Prosegue sciame sismico sull’Etna

CATANIA – Continua il lavoro dei tecnici per verificare la stabilità delle case ed i danni subiti dopo il terremoto del 26 dicembre scorso. Sono già quasi un centinaio le ordinanze di sgombero firmate dal sindaco di Zafferana Etnea, nonché sub commissario per l’emergenza post terremoto, Alfio Vincenzo Russo che sanciscono l’inagibilità, totale o  parziale, degli edifici.

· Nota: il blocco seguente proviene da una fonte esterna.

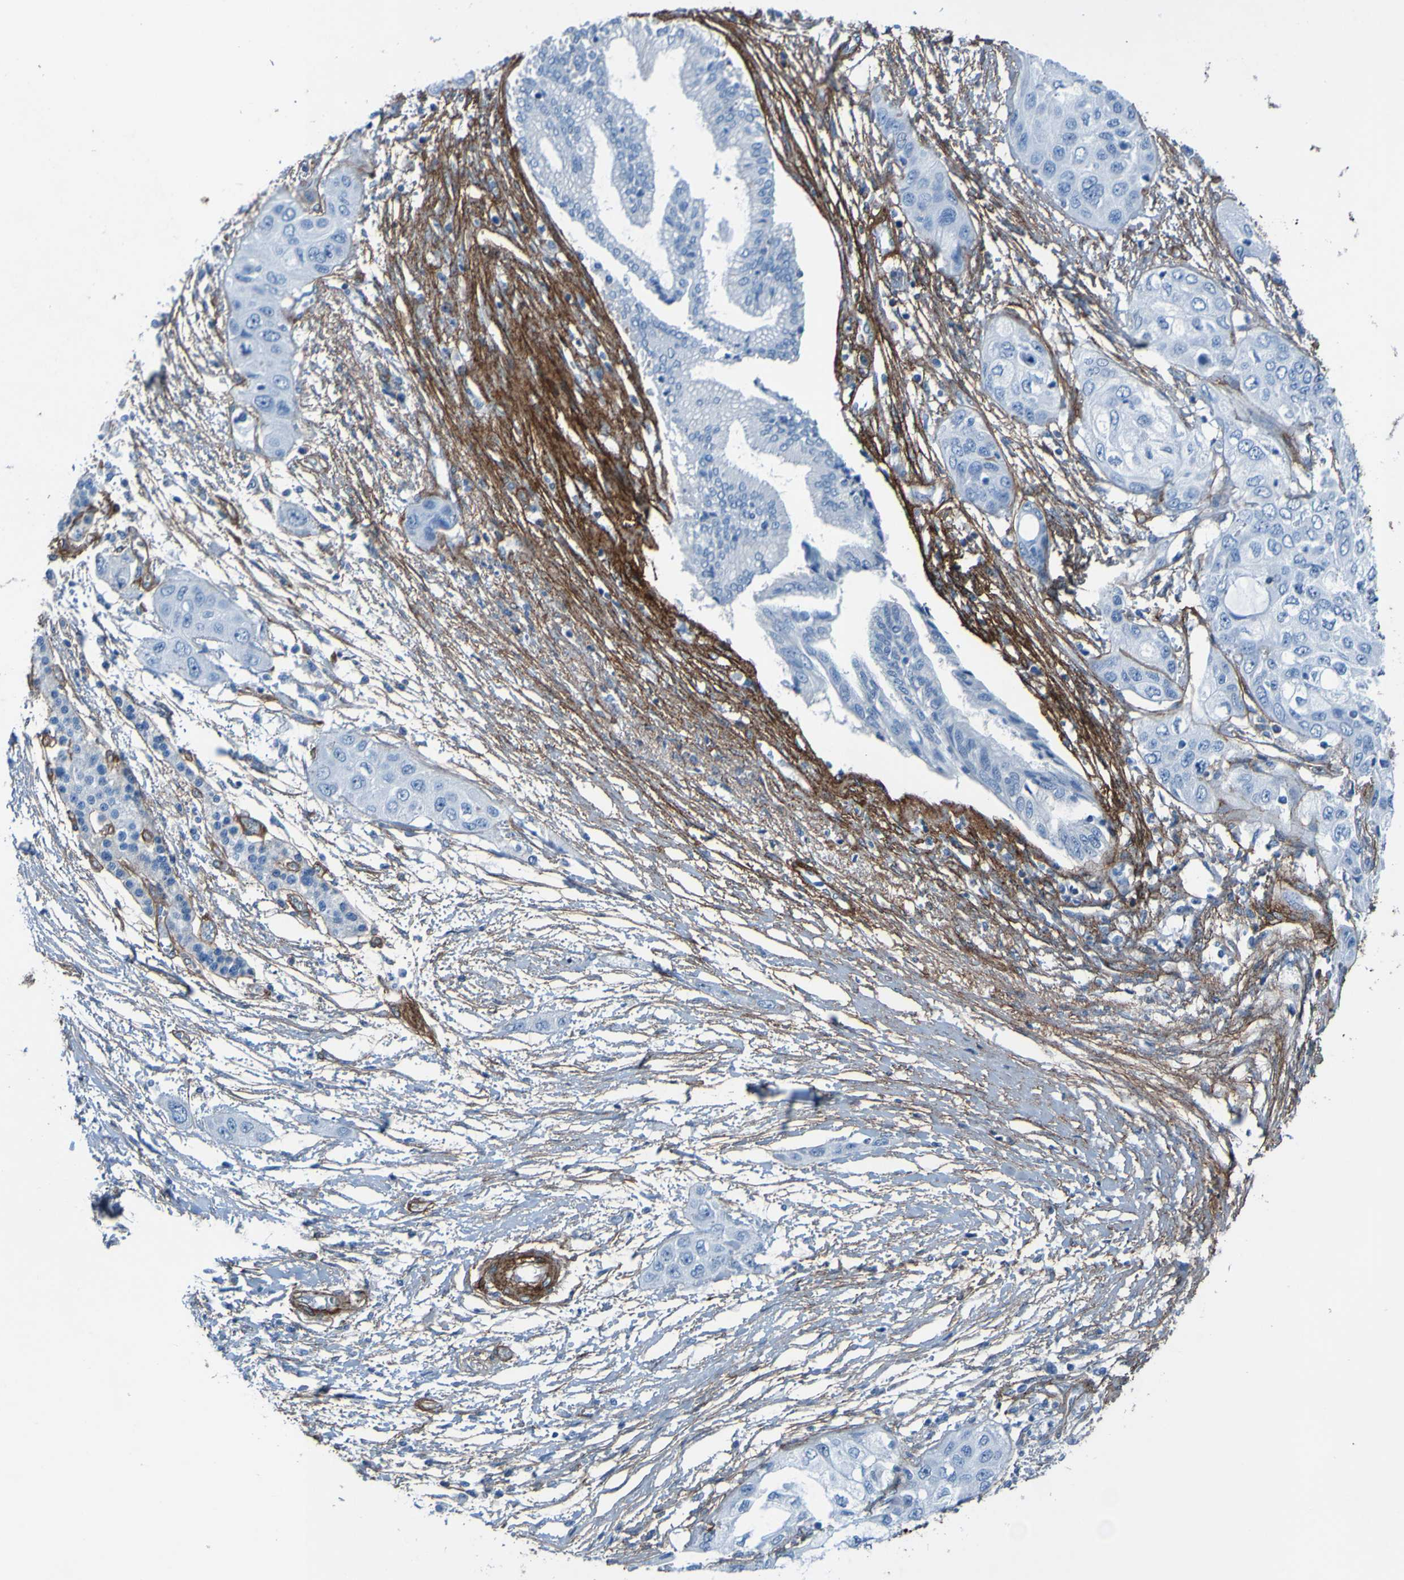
{"staining": {"intensity": "negative", "quantity": "none", "location": "none"}, "tissue": "pancreatic cancer", "cell_type": "Tumor cells", "image_type": "cancer", "snomed": [{"axis": "morphology", "description": "Adenocarcinoma, NOS"}, {"axis": "topography", "description": "Pancreas"}], "caption": "Immunohistochemical staining of pancreatic adenocarcinoma exhibits no significant expression in tumor cells. Nuclei are stained in blue.", "gene": "COL4A2", "patient": {"sex": "female", "age": 70}}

I proprietari degli immobili giudicati inutilizzabili potranno così attingere al Contributo di Autonoma Sistemazione la cui entità varia a seconda del numero che compone il nucleo familiare. Nel complesso, ammontano a circa 1500 i sopralluoghi già eseguiti per la verifica dell’agibilità degli immobili nel territorio zafferanese, specie nelle frazioni maggiormente colpite dal sisma e cioè Fleri, Poggiofelice e Pisano a fronte delle 2.289 richieste. Gli immobili agibili, al momento, sono circa 600, quelli parzialmente agibili quasi 400. Gli sfollati, sempre della zona di Zafferana, 501 ospitati in varie strutture. La via Vittorio Emanuele, strada principale di Fleri, resta ancora chiusa in attesa di risolvere tutte le criticità post terremoto. La viabilità resta uno dei nodi principali da sciogliere, specie dopo la riapertura delle scuole. Intanto i sismografi dell’Ingv hanno registrato altre scosse sull’Etna poco prima delle 7 di oggi. La prima, di magnitudo 2.4 e la seconda di 2.2. I due eventi hanno avuto lo stesso ipocentro: tra i 3 e i 4 chilometri a nord-ovest di Milo, a una profondità di 6 chilometri. Fortunatamente nessun danno a persone o cose.